CONSIGNE: Pouvez-vous recopier mot pour mot le texte cité, en commençant aux mots qui contiennent « Dans le Cheu » et en vous arrêtant après « la bonne foi. » ?

TEXTE CITÉ:
------------------------------------------------------------------------

CH. III. Le Cheu king dit : « Le territoire que l’empereur gouverne directement par lui-même a mille stades d’étendue en tous sens ; c’est là que le peuple établit sa demeure. » Le Cheu king dit : « L’oiseau jaune qui crie mièn mân se tient à l’angle d’une colline. » Le Philosophe dit : « L’oiseau jaune sait le lieu où il doit se fixer. Se peut il qu’un homme soit moins intelligent qu’un oiseau ? » Chaque chose a un lieu déterminé où elle doit se fixer. Le territoire soumis à la juridiction directe de l’empereur a mille stades d’étendue en tous sens. C’est le lieu où tous les sujets de l’empire aiment à fixer leur demeure. L’oiseau jaune, qui est un être dépourvu de raison, sait néanmoins le lieu où il doit s’arrêter. Si l’homme, qui seul entre tous les êtres est doué d’intelligence, ne sait pas choisir et prendre pour terme la plus haute perfection, il est pire qu’un oiseau.
Dans le Cheu king il est dit : « Que la vertu de Wenn wang fut sublime ! Il brilla constamment par le soin qu’il eut de tendre au plus parfait. » Il eut toujours pour terme de ses actions, comme prince de Tcheou, la bienfaisance, comme vassal des In, la soumission, comme fils, la piété filiale, comme père, la bonté, comme concitoyen, la bonne foi.

------------------------------------------------------------------------

BLOC DE DONNÉES:
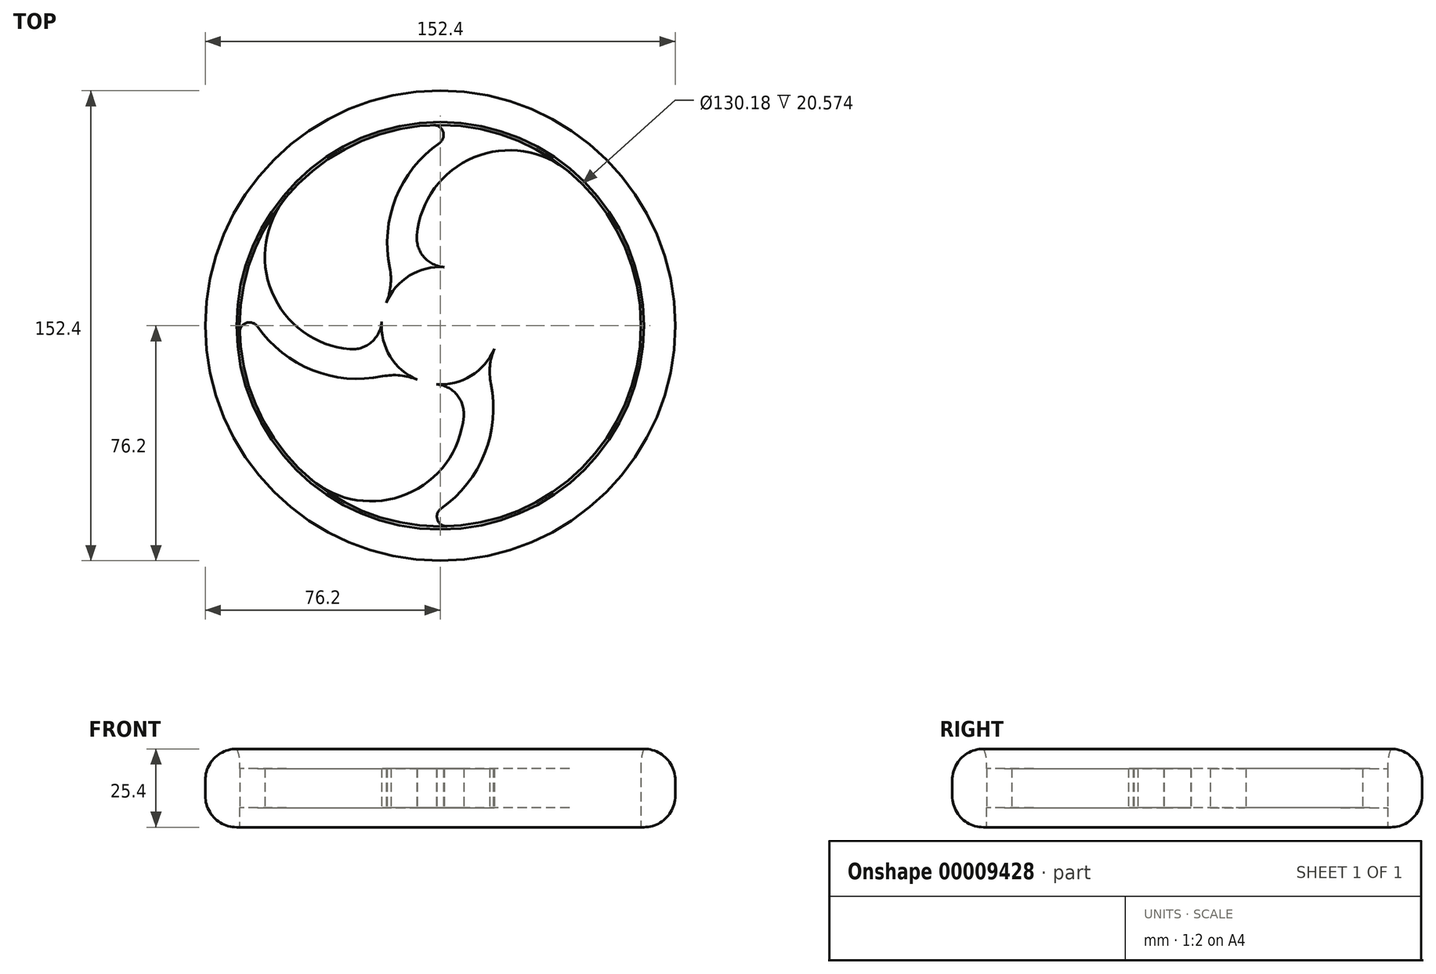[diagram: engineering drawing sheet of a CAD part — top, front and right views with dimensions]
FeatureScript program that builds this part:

------------------------------------------------------------------------

RÉPONSE ATTENDUE:
Dans le Cheu king il est dit : « Que la vertu de Wenn wang fut sublime ! Il brilla constamment par le soin qu’il eut de tendre au plus parfait. » Il eut toujours pour terme de ses actions, comme prince de Tcheou, la bienfaisance, comme vassal des In, la soumission, comme fils, la piété filiale, comme père, la bonté, comme concitoyen, la bonne foi.